### Exercise directions
Reproduce every line of the material below word for word, in the same order.

--- BEGIN Extracted information ---

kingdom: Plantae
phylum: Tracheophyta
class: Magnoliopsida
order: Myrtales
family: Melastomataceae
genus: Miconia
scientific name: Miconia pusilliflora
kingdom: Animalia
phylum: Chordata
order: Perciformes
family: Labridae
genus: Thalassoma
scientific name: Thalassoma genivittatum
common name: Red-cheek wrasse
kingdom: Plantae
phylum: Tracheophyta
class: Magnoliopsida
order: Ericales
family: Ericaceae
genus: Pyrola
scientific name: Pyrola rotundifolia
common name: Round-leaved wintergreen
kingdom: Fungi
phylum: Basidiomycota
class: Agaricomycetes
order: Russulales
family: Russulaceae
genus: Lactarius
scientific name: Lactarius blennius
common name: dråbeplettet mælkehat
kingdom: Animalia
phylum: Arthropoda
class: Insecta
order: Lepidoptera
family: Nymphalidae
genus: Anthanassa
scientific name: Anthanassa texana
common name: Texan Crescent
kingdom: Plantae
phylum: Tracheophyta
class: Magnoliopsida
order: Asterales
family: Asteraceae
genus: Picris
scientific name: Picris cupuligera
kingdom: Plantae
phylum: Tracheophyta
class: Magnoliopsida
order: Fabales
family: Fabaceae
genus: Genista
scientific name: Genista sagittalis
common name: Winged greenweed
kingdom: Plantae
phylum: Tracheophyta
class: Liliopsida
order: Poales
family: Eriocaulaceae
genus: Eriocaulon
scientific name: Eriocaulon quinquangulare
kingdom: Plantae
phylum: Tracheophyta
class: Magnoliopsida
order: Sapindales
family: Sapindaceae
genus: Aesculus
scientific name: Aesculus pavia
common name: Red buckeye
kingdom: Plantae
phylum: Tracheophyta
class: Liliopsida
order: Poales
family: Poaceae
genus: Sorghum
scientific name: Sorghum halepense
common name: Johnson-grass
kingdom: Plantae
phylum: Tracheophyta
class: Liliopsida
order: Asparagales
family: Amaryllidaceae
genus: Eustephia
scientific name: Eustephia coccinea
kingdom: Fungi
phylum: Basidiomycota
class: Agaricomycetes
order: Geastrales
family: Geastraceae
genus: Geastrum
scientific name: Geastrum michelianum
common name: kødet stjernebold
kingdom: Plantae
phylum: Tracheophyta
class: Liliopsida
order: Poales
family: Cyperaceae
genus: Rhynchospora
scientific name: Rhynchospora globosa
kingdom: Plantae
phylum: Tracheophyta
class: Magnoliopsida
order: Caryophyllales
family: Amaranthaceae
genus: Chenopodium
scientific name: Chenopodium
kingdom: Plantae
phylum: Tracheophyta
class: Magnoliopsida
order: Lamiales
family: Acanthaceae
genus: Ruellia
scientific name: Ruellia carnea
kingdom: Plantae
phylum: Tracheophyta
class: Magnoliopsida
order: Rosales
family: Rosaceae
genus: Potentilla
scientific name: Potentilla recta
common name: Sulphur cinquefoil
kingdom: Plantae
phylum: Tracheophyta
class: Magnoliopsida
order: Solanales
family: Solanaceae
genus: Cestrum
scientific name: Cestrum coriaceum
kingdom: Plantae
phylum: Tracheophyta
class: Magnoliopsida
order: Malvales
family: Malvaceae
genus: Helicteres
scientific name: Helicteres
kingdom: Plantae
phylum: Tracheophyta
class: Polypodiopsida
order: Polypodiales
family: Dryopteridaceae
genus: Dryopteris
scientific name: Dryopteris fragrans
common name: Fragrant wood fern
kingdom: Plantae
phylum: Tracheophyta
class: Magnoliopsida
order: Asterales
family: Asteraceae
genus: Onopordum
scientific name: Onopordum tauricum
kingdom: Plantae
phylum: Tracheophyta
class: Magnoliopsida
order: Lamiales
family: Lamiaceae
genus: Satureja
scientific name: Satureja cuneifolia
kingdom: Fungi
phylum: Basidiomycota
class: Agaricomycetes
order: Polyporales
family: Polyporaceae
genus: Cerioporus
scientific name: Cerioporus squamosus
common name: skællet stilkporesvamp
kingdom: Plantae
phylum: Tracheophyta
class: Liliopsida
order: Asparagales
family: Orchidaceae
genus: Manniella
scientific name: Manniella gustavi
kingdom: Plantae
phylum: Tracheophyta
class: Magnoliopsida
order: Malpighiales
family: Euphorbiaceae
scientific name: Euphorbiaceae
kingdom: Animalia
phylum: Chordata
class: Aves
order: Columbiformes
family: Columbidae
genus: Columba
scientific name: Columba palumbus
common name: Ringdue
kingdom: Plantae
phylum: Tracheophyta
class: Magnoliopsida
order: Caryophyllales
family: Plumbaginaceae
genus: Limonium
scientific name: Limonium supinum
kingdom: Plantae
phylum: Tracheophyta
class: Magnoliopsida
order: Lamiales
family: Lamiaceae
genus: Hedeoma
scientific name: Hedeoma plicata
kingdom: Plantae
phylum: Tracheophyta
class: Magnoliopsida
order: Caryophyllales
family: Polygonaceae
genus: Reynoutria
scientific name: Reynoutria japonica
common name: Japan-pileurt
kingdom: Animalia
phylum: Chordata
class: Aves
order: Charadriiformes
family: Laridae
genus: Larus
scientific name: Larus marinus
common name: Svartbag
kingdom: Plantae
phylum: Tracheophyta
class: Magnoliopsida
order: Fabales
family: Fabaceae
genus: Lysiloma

--- END Extracted information ---

### Complete response
kingdom: Plantae
phylum: Tracheophyta
class: Magnoliopsida
order: Myrtales
family: Melastomataceae
genus: Miconia
scientific name: Miconia pusilliflora
kingdom: Animalia
phylum: Chordata
order: Perciformes
family: Labridae
genus: Thalassoma
scientific name: Thalassoma genivittatum
common name: Red-cheek wrasse
kingdom: Plantae
phylum: Tracheophyta
class: Magnoliopsida
order: Ericales
family: Ericaceae
genus: Pyrola
scientific name: Pyrola rotundifolia
common name: Round-leaved wintergreen
kingdom: Fungi
phylum: Basidiomycota
class: Agaricomycetes
order: Russulales
family: Russulaceae
genus: Lactarius
scientific name: Lactarius blennius
common name: dråbeplettet mælkehat
kingdom: Animalia
phylum: Arthropoda
class: Insecta
order: Lepidoptera
family: Nymphalidae
genus: Anthanassa
scientific name: Anthanassa texana
common name: Texan Crescent
kingdom: Plantae
phylum: Tracheophyta
class: Magnoliopsida
order: Asterales
family: Asteraceae
genus: Picris
scientific name: Picris cupuligera
kingdom: Plantae
phylum: Tracheophyta
class: Magnoliopsida
order: Fabales
family: Fabaceae
genus: Genista
scientific name: Genista sagittalis
common name: Winged greenweed
kingdom: Plantae
phylum: Tracheophyta
class: Liliopsida
order: Poales
family: Eriocaulaceae
genus: Eriocaulon
scientific name: Eriocaulon quinquangulare
kingdom: Plantae
phylum: Tracheophyta
class: Magnoliopsida
order: Sapindales
family: Sapindaceae
genus: Aesculus
scientific name: Aesculus pavia
common name: Red buckeye
kingdom: Plantae
phylum: Tracheophyta
class: Liliopsida
order: Poales
family: Poaceae
genus: Sorghum
scientific name: Sorghum halepense
common name: Johnson-grass
kingdom: Plantae
phylum: Tracheophyta
class: Liliopsida
order: Asparagales
family: Amaryllidaceae
genus: Eustephia
scientific name: Eustephia coccinea
kingdom: Fungi
phylum: Basidiomycota
class: Agaricomycetes
order: Geastrales
family: Geastraceae
genus: Geastrum
scientific name: Geastrum michelianum
common name: kødet stjernebold
kingdom: Plantae
phylum: Tracheophyta
class: Liliopsida
order: Poales
family: Cyperaceae
genus: Rhynchospora
scientific name: Rhynchospora globosa
kingdom: Plantae
phylum: Tracheophyta
class: Magnoliopsida
order: Caryophyllales
family: Amaranthaceae
genus: Chenopodium
scientific name: Chenopodium
kingdom: Plantae
phylum: Tracheophyta
class: Magnoliopsida
order: Lamiales
family: Acanthaceae
genus: Ruellia
scientific name: Ruellia carnea
kingdom: Plantae
phylum: Tracheophyta
class: Magnoliopsida
order: Rosales
family: Rosaceae
genus: Potentilla
scientific name: Potentilla recta
common name: Sulphur cinquefoil
kingdom: Plantae
phylum: Tracheophyta
class: Magnoliopsida
order: Solanales
family: Solanaceae
genus: Cestrum
scientific name: Cestrum coriaceum
kingdom: Plantae
phylum: Tracheophyta
class: Magnoliopsida
order: Malvales
family: Malvaceae
genus: Helicteres
scientific name: Helicteres
kingdom: Plantae
phylum: Tracheophyta
class: Polypodiopsida
order: Polypodiales
family: Dryopteridaceae
genus: Dryopteris
scientific name: Dryopteris fragrans
common name: Fragrant wood fern
kingdom: Plantae
phylum: Tracheophyta
class: Magnoliopsida
order: Asterales
family: Asteraceae
genus: Onopordum
scientific name: Onopordum tauricum
kingdom: Plantae
phylum: Tracheophyta
class: Magnoliopsida
order: Lamiales
family: Lamiaceae
genus: Satureja
scientific name: Satureja cuneifolia
kingdom: Fungi
phylum: Basidiomycota
class: Agaricomycetes
order: Polyporales
family: Polyporaceae
genus: Cerioporus
scientific name: Cerioporus squamosus
common name: skællet stilkporesvamp
kingdom: Plantae
phylum: Tracheophyta
class: Liliopsida
order: Asparagales
family: Orchidaceae
genus: Manniella
scientific name: Manniella gustavi
kingdom: Plantae
phylum: Tracheophyta
class: Magnoliopsida
order: Malpighiales
family: Euphorbiaceae
scientific name: Euphorbiaceae
kingdom: Animalia
phylum: Chordata
class: Aves
order: Columbiformes
family: Columbidae
genus: Columba
scientific name: Columba palumbus
common name: Ringdue
kingdom: Plantae
phylum: Tracheophyta
class: Magnoliopsida
order: Caryophyllales
family: Plumbaginaceae
genus: Limonium
scientific name: Limonium supinum
kingdom: Plantae
phylum: Tracheophyta
class: Magnoliopsida
order: Lamiales
family: Lamiaceae
genus: Hedeoma
scientific name: Hedeoma plicata
kingdom: Plantae
phylum: Tracheophyta
class: Magnoliopsida
order: Caryophyllales
family: Polygonaceae
genus: Reynoutria
scientific name: Reynoutria japonica
common name: Japan-pileurt
kingdom: Animalia
phylum: Chordata
class: Aves
order: Charadriiformes
family: Laridae
genus: Larus
scientific name: Larus marinus
common name: Svartbag
kingdom: Plantae
phylum: Tracheophyta
class: Magnoliopsida
order: Fabales
family: Fabaceae
genus: Lysiloma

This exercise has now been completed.